"""
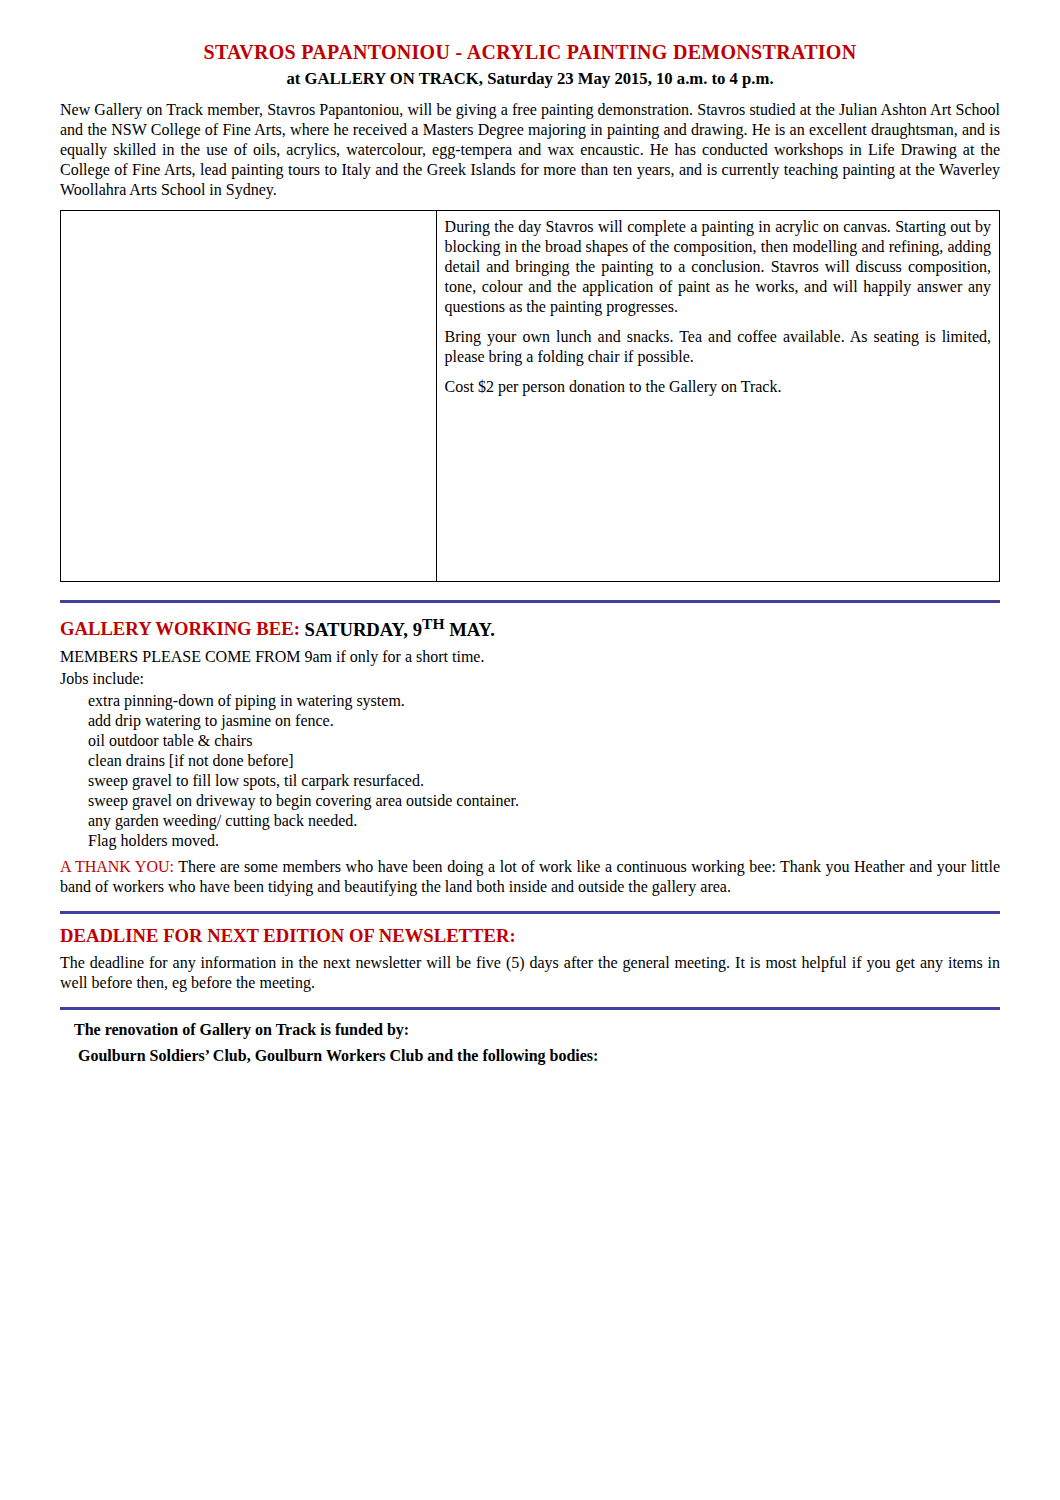STAVROS PAPANTONIOU - ACRYLIC PAINTING DEMONSTRATION
at GALLERY ON TRACK, Saturday 23 May 2015, 10 a.m. to 4 p.m.
New Gallery on Track member, Stavros Papantoniou, will be giving a free painting demonstration. Stavros studied at the Julian Ashton Art School and the NSW College of Fine Arts, where he received a Masters Degree majoring in painting and drawing. He is an excellent draughtsman, and is equally skilled in the use of oils, acrylics, watercolour, egg-tempera and wax encaustic. He has conducted workshops in Life Drawing at the College of Fine Arts, lead painting tours to Italy and the Greek Islands for more than ten years, and is currently teaching painting at the Waverley Woollahra Arts School in Sydney.
| | During the day Stavros will complete a painting in acrylic on canvas. Starting out by blocking in the broad shapes of the composition, then modelling and refining, adding detail and bringing the painting to a conclusion. Stavros will discuss composition, tone, colour and the application of paint as he works, and will happily answer any questions as the painting progresses. Bring your own lunch and snacks. Tea and coffee available. As seating is limited, please bring a folding chair if possible. Cost $2 per person donation to the Gallery on Track. |
GALLERY WORKING BEE: SATURDAY, 9TH MAY.
MEMBERS PLEASE COME FROM 9am if only for a short time.
Jobs include:
extra pinning-down of piping in watering system.
add drip watering to jasmine on fence.
oil outdoor table & chairs
clean drains [if not done before]
sweep gravel to fill low spots, til carpark resurfaced.
sweep gravel on driveway to begin covering area outside container.
any garden weeding/ cutting back needed.
Flag holders moved.
A THANK YOU: There are some members who have been doing a lot of work like a continuous working bee: Thank you Heather and your little band of workers who have been tidying and beautifying the land both inside and outside the gallery area.
DEADLINE FOR NEXT EDITION OF NEWSLETTER:
The deadline for any information in the next newsletter will be five (5) days after the general meeting. It is most helpful if you get any items in well before then, eg before the meeting.
The renovation of Gallery on Track is funded by:
Goulburn Soldiers’ Club, Goulburn Workers Club and the following bodies:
"""
=== Task ===
Show the lines from the data above that contain the string "before".

=== Response ===
clean drains [if not done before]
The deadline for any information in the next newsletter will be five (5) days after the general meeting. It is most helpful if you get any items in well before then, eg before the meeting.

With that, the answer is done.